The North has the greatest opportunity for growth which is supported by the success of the organisations that have already relocated and are benefiting from lower overheads and running costs. The communications network, principally the M62 corridor, with lower land costs and access to skilled talent has driven major growth in distribution and ecommerce businesses. While access to cheaper property, education and entertainment facilities provides a better work-life balance that is encouraging migration out of the overcrowded and expensive capital.

Bird says…It’s a fair point, organisations often do find a lower running cost when locating to the North, indeed, some councils will offer significant incentives if location or relocation is going to bring jobs. With regards to distribution and ecommerce, think Amazon, for sure, location is all about motorway access and the availability of large sites. Until Amazon start dropping orders from skybased warehouses, (they plan this, or at least have patents relating to it.) Work life balance is undoubtably better in the North, cannibalism is up 23% in London this year alone. That’s a joke by the way. Northerners also have a more developed sense of humour. People in the South are too busy ignoring each other on the tube to find their own situation amusing.
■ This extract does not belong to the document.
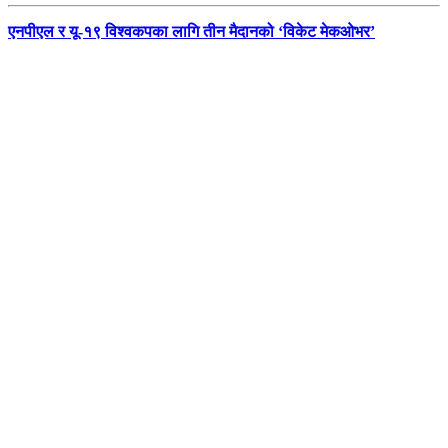
एनपीएल र यू-१९ विश्वकपका लागि तीन मैदानको ‘विकेट मेकओभर’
And go on Toby, we’re all friends here, what’s the Norths most significant limitations?

Overcoming the infrastructure challenges has been deferred so many times that they are now so large as to require both a major investment and a step-change to upgrade and innovate new solutions. Still the biggest challenge remains the perception of the North which, while improving, is still a great barrier to investment and in attracting and retaining talent.

Bird words…Yep, London gets six times the transport spend of Northern regions. And the HS2 vanity project, which will go over budget by tens of billions, is designed to funnel even more workers into the Capital. Agreed, transport up here is pretty lame at times, Londoners become incandescent if they have to wait more than 3 minutes on the Northern Line. We’re happy if a train arrives at all. With regards to perception, hmmm it’s true, and perhaps the solution is for the North to stop comparing itself to the South. And when we say South, we of course mean Devon and Cornwall. Having lived in London for ten years, I can honestly say policy makers in London, in fact everyone in London, gives exactly zero thought to the North of England. None. Ever. We should probably return the sentiment. Ayup.